Moonshot's recommendations: temperature 1.0 in Thinking mode, 0.6 in Instant mode, and top_p 0.95 for both. Since the chute default is 0.7, pass these explicitly. Two mode toggles matter on vLLM-style serving:
- Instant mode:
extra_body={"chat_template_kwargs": {"thinking": false}} - Preserve thinking (keeps reasoning across turns, recommended for coding agents):
extra_body={"chat_template_kwargs": {"thinking": true, "preserve_thinking": true}}
Budget max_tokens generously in Thinking mode; reasoning content counts against the output limit, and Moonshot's own evaluations run with very large generation budgets.
What it's best at
- Long-horizon coding. End-to-end tasks across languages and stacks; 80.2 SWE-Bench Verified and 66.7 Terminal-Bench 2.0 put it at the front of open-weights coding models on the card's comparison table.
- Coding-driven design. Turning prompts and screenshots into production-ready interfaces with structured layouts, interactive elements, and animations.
- Agent swarms and orchestration.
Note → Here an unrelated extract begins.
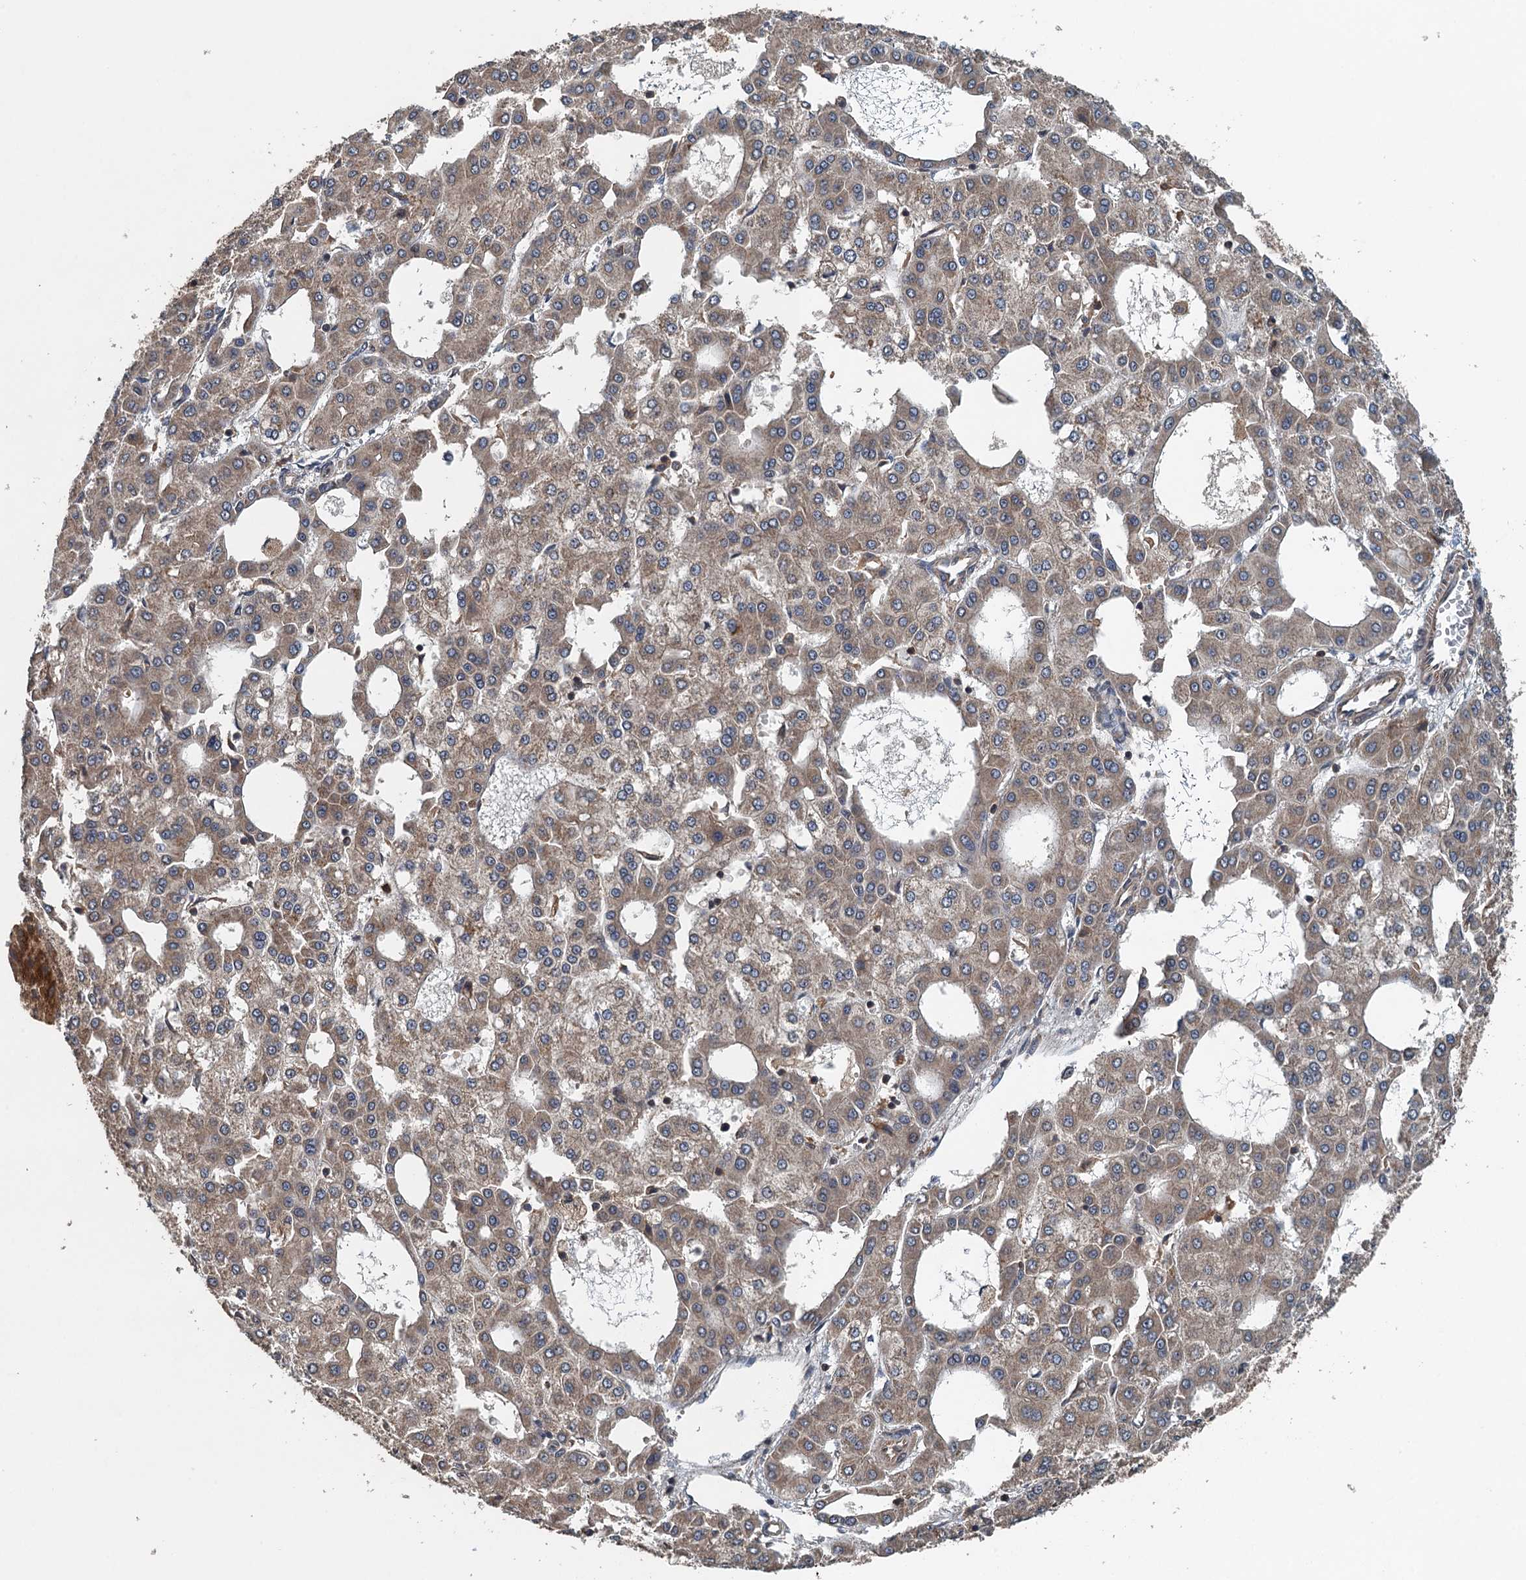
{"staining": {"intensity": "weak", "quantity": ">75%", "location": "cytoplasmic/membranous"}, "tissue": "liver cancer", "cell_type": "Tumor cells", "image_type": "cancer", "snomed": [{"axis": "morphology", "description": "Carcinoma, Hepatocellular, NOS"}, {"axis": "topography", "description": "Liver"}], "caption": "Weak cytoplasmic/membranous positivity is seen in approximately >75% of tumor cells in liver cancer (hepatocellular carcinoma).", "gene": "BORCS5", "patient": {"sex": "male", "age": 47}}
Decomposing tasks into parallel domain-specialized subtasks (up to 300 sub-agents, 4,000 steps per the card), and powering persistent background agents.
- Agentic search. 83.2 BrowseComp and 92.5 DeepSearchQA f1 with search, code-interpreter, and browsing tools.
- Vision-grounded work. Reasoning over images, charts (80.4 CharXiv RQ), and video input.
Less ideal: strict-license environments where Modified MIT terms need legal review before redistribution; cheap short-form Q&A where a 1T-parameter agentic model is overkill; and anything requiring image or video output, since generation is text-only.
How Chutes serves this model
This chute runs K2.6 inside a Trusted Execution Environment: inference executes on attested confidential-compute hardware, so prompts and outputs are processed inside the enclave. This is a serving-level guarantee and does not alter model outputs.
Serving is vLLM-based on the shared OpenAI-compatible gateway with streaming /v1/chat/completions and /v1/completions, plus /tokenize, /detokenize, and GET /v1/models. Billing follows Chutes' standard per-token LLM pricing. See the model page, the machine-readable llms.txt, and the callable OpenAPI spec.
FAQ
What context window does Kimi K2.6 support?
262,144 tokens (256K), per the upstream config's max_position_embeddings. Moonshot's own benchmark runs use the full 262,144-token context.
Does Kimi K2.6 accept images and video?
Yes. It is natively multimodal with a 400M-parameter MoonViT vision encoder, and the model card shows image and video input via OpenAI-style image_url and video_url content parts. Note the card marks video chat as experimental outside Moonshot's official API. Output is text only.
How do I switch between Thinking and Instant modes?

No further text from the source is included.